I have an export of Customer Records that needed to be split up over several chunks of 500 records. I grab each chunk through a REST request, save it to my server:
public function createImportFile($json)
{
$filePath = storage_path().'/import/'.$this->getImportFileName($this->import->chunkNumber);
$importFile = fopen($filePath, 'w');
$array = json_decode($json);
fwrite($importFile, $json);
fclose($importFile);
return $filePath;
}
Then after grabbing all of the chunks, I import all of the records. I'm wondering what the best way would be to find the Nth record among all the chunks?
Currently, I divide the record number that I'm looking for by the total number of chunks to find out which chunk the record will be in.

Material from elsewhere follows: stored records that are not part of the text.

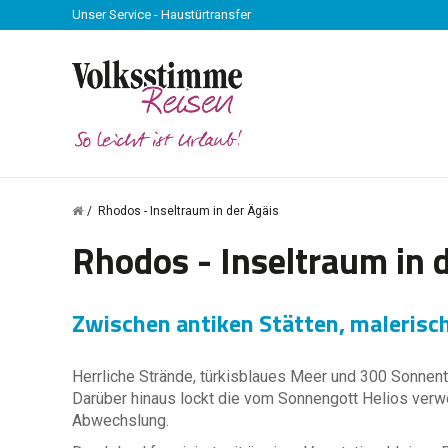
Unser Service - Haustürtransfer
Rhodos - Inseltraum in der Ägäis
Rhodos - Inseltraum in 
Zwischen antiken Stätten, malerisc
Herrliche Strände, türkisblaues Meer und 300 Sonnent
Darüber hinaus lockt die vom Sonnengott Helios verw
Abwechslung.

Then, I get the total records for the previous chunks and subtract this number from the record number to get the record's position in the chunk.

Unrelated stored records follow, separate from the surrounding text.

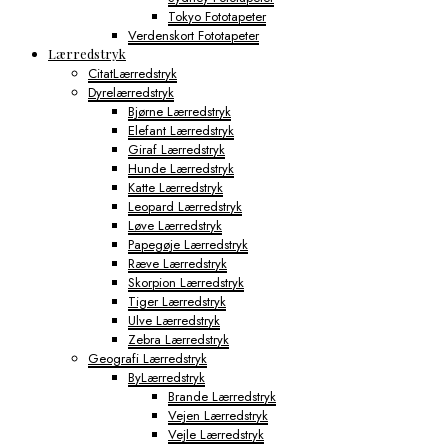
Tokyo Fototapeter
Verdenskort Fototapeter
Lærredstryk
CitatLærredstryk
Dyrelærredstryk
Bjørne Lærredstryk
Elefant Lærredstryk
Giraf Lærredstryk
Hunde Lærredstryk
Katte Lærredstryk
Leopard Lærredstryk
Løve Lærredstryk
Papegøje Lærredstryk
Ræve Lærredstryk
Skorpion Lærredstryk
Tiger Lærredstryk
Ulve Lærredstryk
Zebra Lærredstryk
Geografi Lærredstryk
ByLærredstryk
Brande Lærredstryk
Vejen Lærredstryk
Vejle Lærredstryk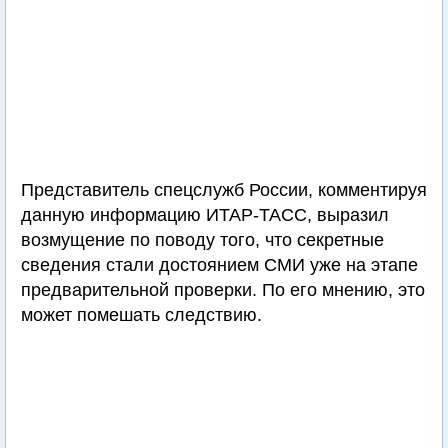
Представитель спецслужб России, комментируя
данную информацию ИТАР-ТАСС, выразил
возмущение по поводу того, что секретные
сведения стали достоянием СМИ уже на этапе
предварительной проверки. По его мнению, это
может помешать следствию.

while ($this->recordNumber <= $this->totalRecords) {
$item = $this->getRecord($this->recordNumber);
if (empty($item)) {
$this->recordNumber++;
continue;
}
$results = $this->translateItem($item);
$this->recordNumber++;
}
public function getRecord($recordNumber)
{
if ($this->import->isChunkedImport()) {
$chunkNumber = (integer) $this->returnChunkFromRecordNumber($recordNumber);
$countInPrevChunks = intval($this->returnRecordCountForPrevChunks($chunkNumber));
$chunkPosition = intval($this->getChunkPosition($recordNumber, $countInPrevChunks));
$jsonObj = $this->getJsonObjectForChunkNumer($chunkNumber);
return $jsonObj[$chunkPosition];
}
else {
$chunkPosition = $this->getChunkPosition($recordNumber, 0);
$filePath = storage_path().'/import/'.$this->getImportFileName();
return (array) json_decode(file_get_contents($filePath))[$chunkPosition];
}
}
private function &getJsonObjectForChunkNumer($chunkNumber)
{
if ($this->currentFileArray == null || ($chunkNumber != $this->lastChunkNumber)) {
$filePath = storage_path().'/import/'.$this->getImportFileName($chunkNumber);
$this->currentFileArray = json_decode(file_get_contents($filePath), true);
$this->lastChunkNumber = $chunkNumber;
}
return $this->currentFileArray;
}
public function getChunkCount()
{
$filePath = storage_path().'/import/'.$this->getImportFileName();
return count(json_decode(file_get_contents($filePath)));
}
public function returnChunkFromRecordNumber($recordNumber)
{
if ($recordNumber >= $this->getChunkCount()) {
if (is_int($recordNumber/$this->getChunkCount())) {
if (($recordNumber/$this->getChunkCount()) == 1) {
return intval(1);
}
return intval(($recordNumber/$this->getChunkCount())-1);
}
else {
return intval($recordNumber/$this->getChunkCount());
}
}
else {
return intval(0);
}
}
public function getChunkPosition($recordNumber, $countInPrevChunks)
{
$positionInChunk = $recordNumber - $countInPrevChunks;
if ($positionInChunk == 0) {
return $positionInChunk;
}
return $positionInChunk - 1;
}
public function returnRecordCountForPrevChunks($chunkNumber)
{
if ($chunkNumber == 0) {
return 0;
}
else {
return $this->getChunkCount() * $chunkNumber;
I try to account for the first key for both Chunks and Records in the Chunks being 0, but I'm still missing the last record of the import. It also seems like I might be making this more complicated than it needs to be. I was wondering if anyone had advice or a more simple way to grab the Nth record. I thought about possibly just numbering the records as I bring them in with the REST request, then I could find the Chunk containing the record number as an array key and then return that record:
public function createImportFile($json)
{
$filePath = storage_path().'/import/'.$this->getImportFileName($this->import->chunkNumber);
$importFile = fopen($filePath, 'w');
if ($this->import->chunkNumber == 0 && $this->recordNumber == 0) $this->recordNumber = 1;
$array = json_decode($json);
$ordered_array = [];
foreach ($array as $record) {
$ordered_array[$this->recordNumber] = $record;
$this->recordNumber++;
}
fwrite($importFile, json_encode($ordered_array));
fclose($importFile);
return $filePath;
}
But I wasn't sure if that was the best approach.
With a lot of records, you could use a database table. MySQL would easily handle tens of thousands of records. You wouldn't even need to store the whole records. Perhaps just:
record_no | chunk_no | position_in_chunk
record_no
: Primary key. Unique identifier for this recordchunk_no
: Which chunk contains the recordposition_in_chunk
: Where within the chunk is the record locatedPut a UNIQUE(chunk_no, position_in_chunk)
index on the table.
Then as you pull records, assign them a number, build up the DB table, and save the table as you write records to disk. In the future, to get a specific record, all you'll need is its number.
If you don't want to use a database, you can also store this data as a JSON file, though retrieval performance will suffer from having to open and parse a big JSON file each time.